Purdy popped up from his faded chair. Adams was astonished at the old man’s short, hunched size. Standing maybe five feet tall, he was thin, wizened, and ancient. Purdy scowled at Adams and scurried up the porch steps. He pushed open the screen door and disappeared into the cabin, letting the door slam behind him.
Adams stood with his hand on the gate, aghast at the unexpected rebuff. Crazy, crazy as hell, Adams mumbled to himself. The investigator told me the local people believed the old man to be half Indian. Siwash, they said. And that’s not a compliment. A crazy old Siwash, they said.
Adams closed the gate, pulled a folded cloth from his lapel pocket and wiped his sweating forehead. His driver scrambled to open the rear door of the Lincoln town car. Adams settled himself and ordered the driver to return to Winthrop and his motel room.
“Parker,” he barked into the telephone, when the private investigator came on the line after several minutes delay. “Parker, don’t you ever keep me holding this damned phone again!

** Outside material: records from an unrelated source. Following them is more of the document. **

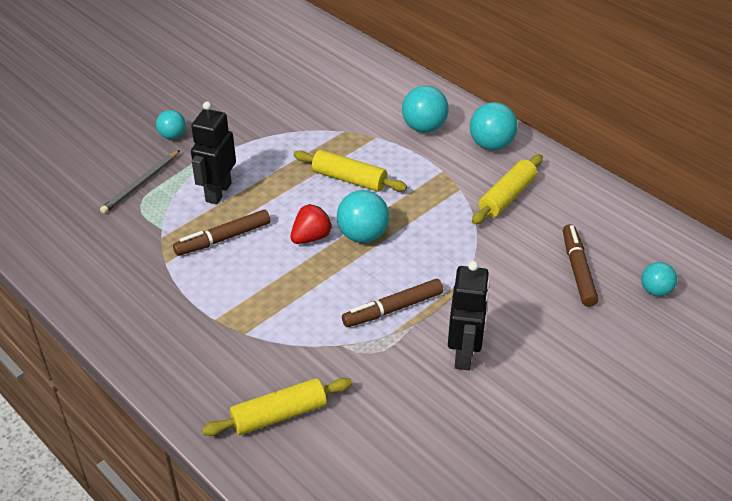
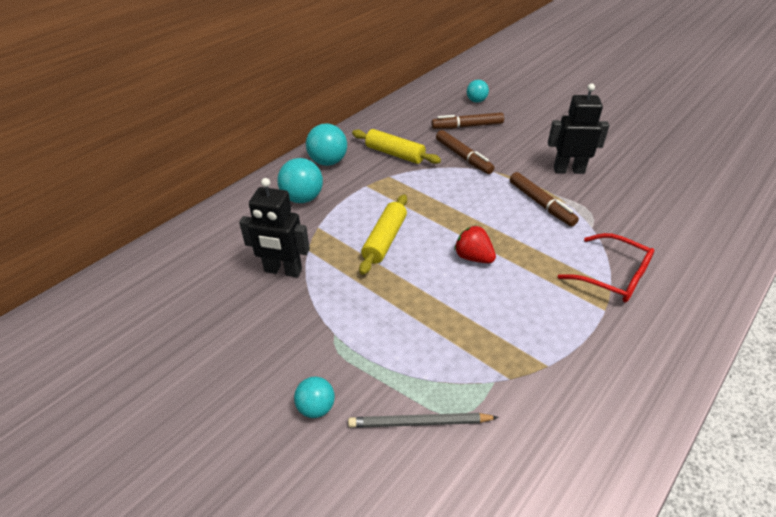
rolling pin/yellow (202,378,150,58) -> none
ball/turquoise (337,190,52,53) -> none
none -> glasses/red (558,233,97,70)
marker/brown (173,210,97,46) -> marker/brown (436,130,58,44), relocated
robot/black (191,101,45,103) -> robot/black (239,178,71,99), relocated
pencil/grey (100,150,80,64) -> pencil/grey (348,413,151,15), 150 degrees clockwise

For what we’re paying you, I don’t get put on hold! Do you hear me?”
“Yes, I hear you, Mr. Adams. My secretary didn’t understand. I was on another call. I’ll tell her to cut in next time. So, what do you want?”

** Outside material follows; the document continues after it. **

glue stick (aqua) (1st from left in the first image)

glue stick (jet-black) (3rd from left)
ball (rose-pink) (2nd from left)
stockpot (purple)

“I want something done about that crazy old Indian, that shriveled-up runt, that Siwash, you called him, that old man, Purdy Kendricks. I tried to talk to him and he wouldn’t let me in his yard! The rude little bastard!”
“Yes, that sounds like Purdy Kendricks, alright,” Bruce Parker answered. “He has few friends and no associates. He’s never been married. He’s always lived alone and he hasn’t been known to socialize at all. He’s a loner. He trusts very few people...”
“Yes, yes, you wrote all that in your briefing report. But you didn’t say anything about him being crazy, rude and insulting!”
“Which part of ‘trusts very few people’ didn’t you understand, Adams?”
“There’s a big difference between ‘not trusting’ and ‘not willing to listen,’” Adams retorted.
“Well, you don’t understand these valley people, and I think you’ve probably worn out your welcome with him before you even got started. It won’t be easy getting Purdy to look at anything now.”
“Damn it, Parker! This is important. I’ve got to get him to sell!
“Look, I don’t know anything about your client or what you all want with Purdy’s properties, but I can tell you this: there’s not a damned thing that you or your people have that he wants!”
“Bullshit! I saw that shack he lives in. I was there! It’s nothing but old boards, cracked and unpainted. It’s tiny. There can’t be but two rooms in it! It doesn’t even have a bathroom! I saw an outhouse in the back yard. How can a man worth millions live that way?”
“He’s lived there all his life! It’s his way, his lifestyle. Too bad for you people, he doesn’t need or want your money. Seriously! There’s nothing you have that he wants. Nothing! You pushed into his life and he slammed the door in your face, Adams! You shot your wad. You won’t get another chance.”
“Everybody has their price! Everybody wants something they don’t have!” Adams stormed back. “He can’t just shut us out. He’s got to hear me! He’s got to be reasonable, damn it! He can’t just sit on all that real estate. What the hell does he intend to do? He sure as hell can’t take it with him!”
“Maybe not, Adams, but he can sure as hell do whatever he wants with it while he’s alive.”
While he’s alive, Adams snorted, the sudden thought burning into his brain.